### Work task
Pull out each line from the entries below that contains the word "ajouté", and copy those lines in full.

### Data for this exercise
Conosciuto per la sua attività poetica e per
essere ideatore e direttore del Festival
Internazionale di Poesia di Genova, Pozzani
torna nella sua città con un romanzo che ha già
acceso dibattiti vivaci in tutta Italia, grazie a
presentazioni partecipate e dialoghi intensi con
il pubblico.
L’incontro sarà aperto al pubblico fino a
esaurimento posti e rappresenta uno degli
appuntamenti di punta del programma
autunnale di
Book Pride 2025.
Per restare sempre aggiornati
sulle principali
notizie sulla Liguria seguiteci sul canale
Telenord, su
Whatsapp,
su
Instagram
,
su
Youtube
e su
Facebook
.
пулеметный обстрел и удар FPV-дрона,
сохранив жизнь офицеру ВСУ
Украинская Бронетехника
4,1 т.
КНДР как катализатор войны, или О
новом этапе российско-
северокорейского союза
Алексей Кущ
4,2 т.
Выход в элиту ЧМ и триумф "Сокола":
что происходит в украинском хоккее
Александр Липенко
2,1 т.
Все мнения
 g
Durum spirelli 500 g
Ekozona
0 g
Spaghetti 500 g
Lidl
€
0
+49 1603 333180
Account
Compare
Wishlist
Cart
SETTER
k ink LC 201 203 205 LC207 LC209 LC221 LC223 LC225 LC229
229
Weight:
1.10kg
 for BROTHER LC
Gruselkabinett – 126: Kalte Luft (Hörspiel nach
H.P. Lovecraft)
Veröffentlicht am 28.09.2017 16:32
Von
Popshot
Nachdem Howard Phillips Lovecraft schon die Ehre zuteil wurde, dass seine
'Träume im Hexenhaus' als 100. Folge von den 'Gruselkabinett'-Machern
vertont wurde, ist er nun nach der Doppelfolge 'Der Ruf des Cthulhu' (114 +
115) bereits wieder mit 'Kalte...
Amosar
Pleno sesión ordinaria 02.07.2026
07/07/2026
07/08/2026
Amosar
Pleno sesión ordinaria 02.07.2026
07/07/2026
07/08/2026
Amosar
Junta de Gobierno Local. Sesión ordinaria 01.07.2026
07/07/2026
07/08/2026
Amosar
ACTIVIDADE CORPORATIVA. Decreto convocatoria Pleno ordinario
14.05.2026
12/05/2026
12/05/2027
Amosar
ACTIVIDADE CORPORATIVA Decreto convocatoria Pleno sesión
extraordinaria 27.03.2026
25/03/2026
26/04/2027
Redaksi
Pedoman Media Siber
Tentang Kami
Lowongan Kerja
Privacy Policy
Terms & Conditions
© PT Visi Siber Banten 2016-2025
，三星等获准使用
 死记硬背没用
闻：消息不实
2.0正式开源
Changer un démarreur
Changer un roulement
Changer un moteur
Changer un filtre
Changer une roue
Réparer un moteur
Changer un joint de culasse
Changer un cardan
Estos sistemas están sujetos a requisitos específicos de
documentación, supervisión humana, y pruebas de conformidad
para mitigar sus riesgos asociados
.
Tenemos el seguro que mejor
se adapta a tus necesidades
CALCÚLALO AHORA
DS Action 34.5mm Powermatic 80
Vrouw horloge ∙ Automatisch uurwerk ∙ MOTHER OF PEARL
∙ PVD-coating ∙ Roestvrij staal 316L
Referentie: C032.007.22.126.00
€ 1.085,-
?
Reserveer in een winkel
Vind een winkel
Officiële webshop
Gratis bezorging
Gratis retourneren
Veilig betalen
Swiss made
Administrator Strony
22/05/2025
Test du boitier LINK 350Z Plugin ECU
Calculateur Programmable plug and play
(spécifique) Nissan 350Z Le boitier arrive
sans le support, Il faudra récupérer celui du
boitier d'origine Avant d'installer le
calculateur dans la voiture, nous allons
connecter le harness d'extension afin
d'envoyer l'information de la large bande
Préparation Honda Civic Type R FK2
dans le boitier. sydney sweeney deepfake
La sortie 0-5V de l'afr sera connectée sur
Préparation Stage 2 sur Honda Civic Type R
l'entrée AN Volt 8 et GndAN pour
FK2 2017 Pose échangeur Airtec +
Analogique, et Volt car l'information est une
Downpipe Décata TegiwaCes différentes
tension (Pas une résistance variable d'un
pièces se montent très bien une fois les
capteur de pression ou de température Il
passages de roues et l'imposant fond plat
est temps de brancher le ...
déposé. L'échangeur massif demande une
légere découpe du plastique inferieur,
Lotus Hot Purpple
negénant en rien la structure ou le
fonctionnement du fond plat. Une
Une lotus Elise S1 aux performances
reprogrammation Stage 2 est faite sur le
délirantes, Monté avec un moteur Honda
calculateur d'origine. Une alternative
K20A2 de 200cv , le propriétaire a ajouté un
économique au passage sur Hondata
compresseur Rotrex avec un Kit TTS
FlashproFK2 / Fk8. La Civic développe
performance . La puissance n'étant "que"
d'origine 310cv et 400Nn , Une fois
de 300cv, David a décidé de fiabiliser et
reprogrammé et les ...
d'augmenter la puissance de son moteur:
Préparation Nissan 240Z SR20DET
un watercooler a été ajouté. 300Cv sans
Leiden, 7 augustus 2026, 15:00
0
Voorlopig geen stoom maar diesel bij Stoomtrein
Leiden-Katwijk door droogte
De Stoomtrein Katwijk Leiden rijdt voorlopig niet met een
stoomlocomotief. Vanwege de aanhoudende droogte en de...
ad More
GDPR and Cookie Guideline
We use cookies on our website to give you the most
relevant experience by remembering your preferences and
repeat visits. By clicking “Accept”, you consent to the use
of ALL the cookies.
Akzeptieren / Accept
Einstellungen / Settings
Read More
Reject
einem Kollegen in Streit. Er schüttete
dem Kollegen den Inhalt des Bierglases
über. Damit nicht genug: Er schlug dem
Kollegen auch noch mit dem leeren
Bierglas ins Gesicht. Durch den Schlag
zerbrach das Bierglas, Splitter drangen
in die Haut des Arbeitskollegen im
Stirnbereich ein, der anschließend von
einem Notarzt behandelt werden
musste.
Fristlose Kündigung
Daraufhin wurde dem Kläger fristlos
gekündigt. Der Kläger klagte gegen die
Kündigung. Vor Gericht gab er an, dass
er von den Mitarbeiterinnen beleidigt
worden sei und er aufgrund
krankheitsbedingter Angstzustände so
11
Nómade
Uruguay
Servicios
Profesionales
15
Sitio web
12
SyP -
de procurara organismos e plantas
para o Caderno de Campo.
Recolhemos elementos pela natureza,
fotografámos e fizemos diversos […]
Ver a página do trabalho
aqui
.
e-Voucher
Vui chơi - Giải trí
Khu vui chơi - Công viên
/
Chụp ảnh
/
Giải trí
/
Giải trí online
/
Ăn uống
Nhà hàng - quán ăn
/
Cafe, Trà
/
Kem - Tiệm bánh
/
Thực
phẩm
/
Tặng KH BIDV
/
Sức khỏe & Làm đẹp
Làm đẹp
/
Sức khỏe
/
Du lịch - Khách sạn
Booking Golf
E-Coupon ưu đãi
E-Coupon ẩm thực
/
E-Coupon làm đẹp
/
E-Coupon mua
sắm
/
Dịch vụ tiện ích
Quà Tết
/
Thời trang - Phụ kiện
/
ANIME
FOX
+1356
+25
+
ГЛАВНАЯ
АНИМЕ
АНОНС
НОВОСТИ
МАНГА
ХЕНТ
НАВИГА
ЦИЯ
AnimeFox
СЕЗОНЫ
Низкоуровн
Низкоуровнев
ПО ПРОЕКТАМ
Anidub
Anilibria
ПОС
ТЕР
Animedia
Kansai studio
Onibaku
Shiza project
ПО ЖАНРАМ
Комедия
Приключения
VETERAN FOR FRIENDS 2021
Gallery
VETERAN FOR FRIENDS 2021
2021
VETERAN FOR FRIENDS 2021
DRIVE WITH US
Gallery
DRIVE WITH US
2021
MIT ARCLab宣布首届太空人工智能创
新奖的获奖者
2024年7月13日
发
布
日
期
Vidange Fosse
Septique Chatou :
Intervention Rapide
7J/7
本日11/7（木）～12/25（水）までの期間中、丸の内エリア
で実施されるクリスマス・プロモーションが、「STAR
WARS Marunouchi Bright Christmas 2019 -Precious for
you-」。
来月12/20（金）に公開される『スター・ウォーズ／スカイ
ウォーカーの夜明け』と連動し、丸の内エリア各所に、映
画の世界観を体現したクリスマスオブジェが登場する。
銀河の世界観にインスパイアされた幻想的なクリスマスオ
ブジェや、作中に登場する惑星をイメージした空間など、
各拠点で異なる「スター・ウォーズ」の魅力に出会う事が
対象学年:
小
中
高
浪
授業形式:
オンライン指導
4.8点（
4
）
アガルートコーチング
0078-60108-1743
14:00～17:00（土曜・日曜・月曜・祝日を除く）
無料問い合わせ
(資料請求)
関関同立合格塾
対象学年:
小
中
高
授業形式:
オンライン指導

### Response
K20A2 de 200cv , le propriétaire a ajouté un
un watercooler a été ajouté. 300Cv sans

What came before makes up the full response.